The network is rather simple:
conv->relu->maxpool->conv->relu->maxpool->flatten->dense->relu->dense->softmax

Accuracy is very good, I get over 99% on the validation set, but what troubles me is the fact that the network's prediction confidence is always very high (98%+) even for samples that are misclassified.
I thought it could be a problem of overfitting, so I saved a checkpoint of the network every 2000 steps during training, but almost all of them show the same behaviour (saved for the first two checkpoints or so, where te network's accuracy is still not good enough).
I tried researching the problem, but I'm not even sure what's the most appropriate search query, so I didn't come up with much.
What other reasons might be for the network excessive confidence in its predictions?
 A: This is a fairly common occurrence with neural network models. My answer here is a conjecture, but I suspect that the reason this occurs is related to the problem of adversarial examples. Neural networks tend to have very steep transitions between classes, so examples can be near the boundary between two classes, and yet be dramatically misclassified. Adversarial examples take advantage of that by finding small modifications to an image from class $a$ that cause it to be classified as class $b$.
From this perspective, the problem appears to be one of regularization, but I don't think that anyone has a great sense of the specific sequence of steps to take so that ambiguous or unclear inputs are not strongly classified in any category.
A: Excessive confidence implies one of two things: firstly it could mean your network is really good at isolating the correct prediction, but this is unlikely due to the still high confidence on incorrect classifications and the fact that the network isn't particularly deep; secondly it could mean that the weights to your last dense layer are incredibly high, which forces the predictions post softmax to effectively 'mute' all other classes but the one with highest confidence.
Introducing some regularisation in your dense layers such as L2 regularisation results in the penalizing large weights. This has the effect of preventing overfitting and overconfidence. This will increase your loss (because confidence will decrease slightly) but other metrics that use the hard predictions (such as accuracy) will not decrease.

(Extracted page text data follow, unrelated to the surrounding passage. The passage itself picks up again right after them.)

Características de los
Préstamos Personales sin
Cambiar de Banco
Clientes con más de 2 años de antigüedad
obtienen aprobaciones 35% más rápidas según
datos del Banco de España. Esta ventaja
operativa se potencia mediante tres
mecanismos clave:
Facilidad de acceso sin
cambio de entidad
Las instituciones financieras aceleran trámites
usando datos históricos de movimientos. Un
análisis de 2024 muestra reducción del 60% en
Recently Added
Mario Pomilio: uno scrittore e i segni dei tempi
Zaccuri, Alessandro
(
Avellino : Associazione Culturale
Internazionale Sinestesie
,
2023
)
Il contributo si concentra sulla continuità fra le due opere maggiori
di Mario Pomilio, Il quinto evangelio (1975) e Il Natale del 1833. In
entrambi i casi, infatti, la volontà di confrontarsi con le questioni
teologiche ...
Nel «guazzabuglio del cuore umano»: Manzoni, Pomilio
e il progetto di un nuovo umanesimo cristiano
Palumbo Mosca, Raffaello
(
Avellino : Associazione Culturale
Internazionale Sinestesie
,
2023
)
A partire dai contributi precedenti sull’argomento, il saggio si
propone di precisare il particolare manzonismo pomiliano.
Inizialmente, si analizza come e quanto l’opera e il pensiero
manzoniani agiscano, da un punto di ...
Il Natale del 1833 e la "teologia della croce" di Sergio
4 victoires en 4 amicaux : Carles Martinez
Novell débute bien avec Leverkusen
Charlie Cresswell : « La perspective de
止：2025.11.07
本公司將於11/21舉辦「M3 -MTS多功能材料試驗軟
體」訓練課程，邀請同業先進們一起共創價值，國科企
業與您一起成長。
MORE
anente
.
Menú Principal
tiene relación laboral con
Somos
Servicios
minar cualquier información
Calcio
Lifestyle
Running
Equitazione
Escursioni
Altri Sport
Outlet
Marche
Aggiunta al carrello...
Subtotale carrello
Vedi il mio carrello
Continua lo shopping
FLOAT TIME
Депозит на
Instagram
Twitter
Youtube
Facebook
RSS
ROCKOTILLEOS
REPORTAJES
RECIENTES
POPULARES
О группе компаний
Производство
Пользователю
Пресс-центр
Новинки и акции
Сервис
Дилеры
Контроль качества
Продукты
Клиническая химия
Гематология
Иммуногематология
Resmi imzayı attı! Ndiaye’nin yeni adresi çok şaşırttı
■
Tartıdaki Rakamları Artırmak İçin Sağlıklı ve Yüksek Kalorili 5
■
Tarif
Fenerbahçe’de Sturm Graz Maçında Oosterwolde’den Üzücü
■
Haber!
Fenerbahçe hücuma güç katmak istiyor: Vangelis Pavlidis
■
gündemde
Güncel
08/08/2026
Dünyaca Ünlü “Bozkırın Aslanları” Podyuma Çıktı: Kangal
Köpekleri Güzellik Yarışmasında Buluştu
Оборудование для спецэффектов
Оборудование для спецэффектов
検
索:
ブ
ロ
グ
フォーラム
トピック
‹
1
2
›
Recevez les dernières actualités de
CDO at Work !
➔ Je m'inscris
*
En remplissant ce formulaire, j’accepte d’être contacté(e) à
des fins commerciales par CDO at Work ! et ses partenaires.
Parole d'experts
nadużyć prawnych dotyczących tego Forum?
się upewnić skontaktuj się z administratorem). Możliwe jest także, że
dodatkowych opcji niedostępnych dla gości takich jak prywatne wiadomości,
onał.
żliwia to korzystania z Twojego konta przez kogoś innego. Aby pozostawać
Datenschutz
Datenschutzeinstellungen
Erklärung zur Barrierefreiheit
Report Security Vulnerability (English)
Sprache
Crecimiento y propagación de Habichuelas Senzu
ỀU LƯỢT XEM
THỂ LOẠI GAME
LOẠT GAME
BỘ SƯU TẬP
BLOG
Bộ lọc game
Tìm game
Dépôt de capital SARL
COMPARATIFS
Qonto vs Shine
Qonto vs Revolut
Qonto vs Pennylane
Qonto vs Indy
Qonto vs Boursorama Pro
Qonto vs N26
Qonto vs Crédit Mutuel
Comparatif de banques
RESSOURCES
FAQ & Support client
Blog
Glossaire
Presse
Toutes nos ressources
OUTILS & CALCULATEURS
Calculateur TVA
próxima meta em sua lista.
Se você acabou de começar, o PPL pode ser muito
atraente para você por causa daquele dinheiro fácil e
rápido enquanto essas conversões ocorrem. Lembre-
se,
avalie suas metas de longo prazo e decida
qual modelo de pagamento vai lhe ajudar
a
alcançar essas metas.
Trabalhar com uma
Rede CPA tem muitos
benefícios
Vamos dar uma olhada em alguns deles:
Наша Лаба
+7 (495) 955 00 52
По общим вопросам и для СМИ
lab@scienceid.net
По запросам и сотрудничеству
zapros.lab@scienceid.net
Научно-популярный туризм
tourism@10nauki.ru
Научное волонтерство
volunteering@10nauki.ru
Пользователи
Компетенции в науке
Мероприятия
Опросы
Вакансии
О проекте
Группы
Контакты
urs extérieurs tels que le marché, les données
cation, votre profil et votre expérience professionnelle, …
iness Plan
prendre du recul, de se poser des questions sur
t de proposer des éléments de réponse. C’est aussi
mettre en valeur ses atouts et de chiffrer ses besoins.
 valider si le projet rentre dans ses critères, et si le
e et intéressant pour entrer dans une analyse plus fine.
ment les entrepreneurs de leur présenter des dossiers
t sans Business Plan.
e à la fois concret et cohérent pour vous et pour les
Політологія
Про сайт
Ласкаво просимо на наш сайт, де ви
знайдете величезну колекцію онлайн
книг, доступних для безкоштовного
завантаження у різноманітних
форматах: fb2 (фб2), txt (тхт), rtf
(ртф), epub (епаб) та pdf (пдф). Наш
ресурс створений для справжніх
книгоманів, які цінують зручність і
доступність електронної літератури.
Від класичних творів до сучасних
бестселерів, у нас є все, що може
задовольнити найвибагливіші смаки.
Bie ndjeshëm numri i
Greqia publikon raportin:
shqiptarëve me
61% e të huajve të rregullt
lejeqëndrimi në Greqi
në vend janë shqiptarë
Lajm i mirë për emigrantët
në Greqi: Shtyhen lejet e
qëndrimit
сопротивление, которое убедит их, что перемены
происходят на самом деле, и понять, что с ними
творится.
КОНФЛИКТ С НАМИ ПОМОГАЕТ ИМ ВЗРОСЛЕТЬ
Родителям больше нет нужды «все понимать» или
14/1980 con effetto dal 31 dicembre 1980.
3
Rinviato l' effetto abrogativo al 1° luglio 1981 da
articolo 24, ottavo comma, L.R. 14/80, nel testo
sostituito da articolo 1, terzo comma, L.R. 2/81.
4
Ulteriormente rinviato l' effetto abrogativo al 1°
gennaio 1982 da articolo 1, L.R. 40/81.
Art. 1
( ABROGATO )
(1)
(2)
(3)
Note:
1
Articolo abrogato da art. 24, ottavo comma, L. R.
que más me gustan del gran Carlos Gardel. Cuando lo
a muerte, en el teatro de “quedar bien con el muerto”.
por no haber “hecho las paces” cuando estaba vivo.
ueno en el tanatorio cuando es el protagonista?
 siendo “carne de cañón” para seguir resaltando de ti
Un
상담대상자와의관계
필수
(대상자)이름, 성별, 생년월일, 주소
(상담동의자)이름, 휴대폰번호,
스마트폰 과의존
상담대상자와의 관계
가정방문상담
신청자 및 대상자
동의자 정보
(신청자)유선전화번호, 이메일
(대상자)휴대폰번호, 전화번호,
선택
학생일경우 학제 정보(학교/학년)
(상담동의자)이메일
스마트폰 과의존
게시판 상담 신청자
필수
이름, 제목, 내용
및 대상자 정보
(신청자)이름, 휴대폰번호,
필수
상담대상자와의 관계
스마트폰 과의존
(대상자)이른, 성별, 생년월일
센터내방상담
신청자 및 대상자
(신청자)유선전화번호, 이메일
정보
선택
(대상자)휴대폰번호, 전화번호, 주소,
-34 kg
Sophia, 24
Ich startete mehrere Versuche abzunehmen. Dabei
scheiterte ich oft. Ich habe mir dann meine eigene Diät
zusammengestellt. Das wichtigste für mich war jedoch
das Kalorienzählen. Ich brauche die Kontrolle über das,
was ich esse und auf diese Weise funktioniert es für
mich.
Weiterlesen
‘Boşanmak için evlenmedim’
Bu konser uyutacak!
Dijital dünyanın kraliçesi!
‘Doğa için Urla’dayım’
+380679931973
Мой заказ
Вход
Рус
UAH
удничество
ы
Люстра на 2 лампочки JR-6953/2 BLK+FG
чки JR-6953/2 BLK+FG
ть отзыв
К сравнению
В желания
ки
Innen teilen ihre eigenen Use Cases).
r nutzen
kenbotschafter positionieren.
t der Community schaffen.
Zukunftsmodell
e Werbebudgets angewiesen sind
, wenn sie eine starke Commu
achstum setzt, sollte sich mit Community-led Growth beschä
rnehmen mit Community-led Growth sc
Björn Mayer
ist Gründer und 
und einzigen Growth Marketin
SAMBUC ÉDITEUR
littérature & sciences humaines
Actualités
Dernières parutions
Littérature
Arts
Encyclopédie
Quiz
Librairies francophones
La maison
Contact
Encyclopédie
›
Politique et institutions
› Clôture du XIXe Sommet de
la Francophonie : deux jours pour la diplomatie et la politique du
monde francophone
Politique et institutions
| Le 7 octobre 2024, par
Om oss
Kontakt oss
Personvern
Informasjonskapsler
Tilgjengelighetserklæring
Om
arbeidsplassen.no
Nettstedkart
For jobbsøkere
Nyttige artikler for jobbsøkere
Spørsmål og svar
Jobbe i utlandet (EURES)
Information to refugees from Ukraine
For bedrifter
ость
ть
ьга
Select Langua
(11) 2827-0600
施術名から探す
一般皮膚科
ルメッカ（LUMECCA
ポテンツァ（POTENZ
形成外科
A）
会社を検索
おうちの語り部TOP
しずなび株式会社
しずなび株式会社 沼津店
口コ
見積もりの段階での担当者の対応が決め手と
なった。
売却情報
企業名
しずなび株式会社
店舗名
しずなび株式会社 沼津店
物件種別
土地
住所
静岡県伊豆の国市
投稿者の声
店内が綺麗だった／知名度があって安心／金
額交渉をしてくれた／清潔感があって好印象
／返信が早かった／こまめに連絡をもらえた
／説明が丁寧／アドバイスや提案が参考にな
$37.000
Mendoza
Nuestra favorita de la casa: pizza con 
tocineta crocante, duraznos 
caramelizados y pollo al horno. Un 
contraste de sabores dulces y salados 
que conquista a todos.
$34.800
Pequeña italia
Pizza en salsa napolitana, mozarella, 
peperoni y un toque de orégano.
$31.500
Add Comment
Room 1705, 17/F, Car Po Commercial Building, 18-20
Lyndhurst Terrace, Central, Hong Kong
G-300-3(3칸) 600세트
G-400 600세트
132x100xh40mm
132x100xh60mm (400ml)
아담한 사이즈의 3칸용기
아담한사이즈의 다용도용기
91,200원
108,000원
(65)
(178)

The network may also benefit from some dropout, but start out with some light L2 regularisation in your dense layers (start out with a small L2 weight of 0.05 and then adjust from there based on cross validation).
Also on a side note, a validation accuracy of 99% is really high. Are you performing any data augmentation? And is that augmentation happening before or after the validation split, because if it's occurring before you will have fallen into the trap of data leakage. Make sure you always do the validation split before any preprocessing (except for removal of samples).
A: The modern deep Neural networks tend to be overconfident.
you can also consider computing uncertainty estimates along with the confidence.